ENTRIES PROVIDED:
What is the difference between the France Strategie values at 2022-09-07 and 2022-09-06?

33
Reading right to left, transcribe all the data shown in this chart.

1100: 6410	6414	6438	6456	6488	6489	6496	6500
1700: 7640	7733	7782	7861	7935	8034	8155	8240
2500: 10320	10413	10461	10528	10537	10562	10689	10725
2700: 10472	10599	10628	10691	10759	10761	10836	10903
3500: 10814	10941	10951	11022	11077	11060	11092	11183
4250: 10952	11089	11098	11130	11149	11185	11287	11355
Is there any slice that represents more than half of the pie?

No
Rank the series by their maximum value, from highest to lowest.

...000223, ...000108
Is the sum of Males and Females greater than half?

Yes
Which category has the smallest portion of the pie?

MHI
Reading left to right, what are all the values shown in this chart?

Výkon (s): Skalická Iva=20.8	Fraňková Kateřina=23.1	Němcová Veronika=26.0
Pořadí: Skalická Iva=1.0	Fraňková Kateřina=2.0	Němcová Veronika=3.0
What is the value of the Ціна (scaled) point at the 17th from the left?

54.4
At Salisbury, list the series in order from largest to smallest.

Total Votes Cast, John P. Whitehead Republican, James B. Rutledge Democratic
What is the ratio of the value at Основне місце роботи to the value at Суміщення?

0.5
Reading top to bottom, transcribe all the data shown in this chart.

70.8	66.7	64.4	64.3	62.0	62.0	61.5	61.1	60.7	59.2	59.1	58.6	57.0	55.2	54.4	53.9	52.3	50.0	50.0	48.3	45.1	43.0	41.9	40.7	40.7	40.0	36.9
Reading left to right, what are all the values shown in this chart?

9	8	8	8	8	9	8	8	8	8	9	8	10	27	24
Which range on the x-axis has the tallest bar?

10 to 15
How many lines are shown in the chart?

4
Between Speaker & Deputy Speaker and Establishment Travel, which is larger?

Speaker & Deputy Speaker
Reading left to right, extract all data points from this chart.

WORK TASK:
Please copy the whole listing above, swapping every "chart" for "graph" and leaving everything else unchanged.

COMPLETED TASK:
What is the difference between the France Strategie values at 2022-09-07 and 2022-09-06?

33
Reading right to left, transcribe all the data shown in this graph.

1100: 6410	6414	6438	6456	6488	6489	6496	6500
1700: 7640	7733	7782	7861	7935	8034	8155	8240
2500: 10320	10413	10461	10528	10537	10562	10689	10725
2700: 10472	10599	10628	10691	10759	10761	10836	10903
3500: 10814	10941	10951	11022	11077	11060	11092	11183
4250: 10952	11089	11098	11130	11149	11185	11287	11355
Is there any slice that represents more than half of the pie?

No
Rank the series by their maximum value, from highest to lowest.

...000223, ...000108
Is the sum of Males and Females greater than half?

Yes
Which category has the smallest portion of the pie?

MHI
Reading left to right, what are all the values shown in this graph?

Výkon (s): Skalická Iva=20.8	Fraňková Kateřina=23.1	Němcová Veronika=26.0
Pořadí: Skalická Iva=1.0	Fraňková Kateřina=2.0	Němcová Veronika=3.0
What is the value of the Ціна (scaled) point at the 17th from the left?

54.4
At Salisbury, list the series in order from largest to smallest.

Total Votes Cast, John P. Whitehead Republican, James B. Rutledge Democratic
What is the ratio of the value at Основне місце роботи to the value at Суміщення?

0.5
Reading top to bottom, transcribe all the data shown in this graph.

70.8	66.7	64.4	64.3	62.0	62.0	61.5	61.1	60.7	59.2	59.1	58.6	57.0	55.2	54.4	53.9	52.3	50.0	50.0	48.3	45.1	43.0	41.9	40.7	40.7	40.0	36.9
Reading left to right, what are all the values shown in this graph?

9	8	8	8	8	9	8	8	8	8	9	8	10	27	24
Which range on the x-axis has the tallest bar?

10 to 15
How many lines are shown in the graph?

4
Between Speaker & Deputy Speaker and Establishment Travel, which is larger?

Speaker & Deputy Speaker
Reading left to right, extract all data points from this graph.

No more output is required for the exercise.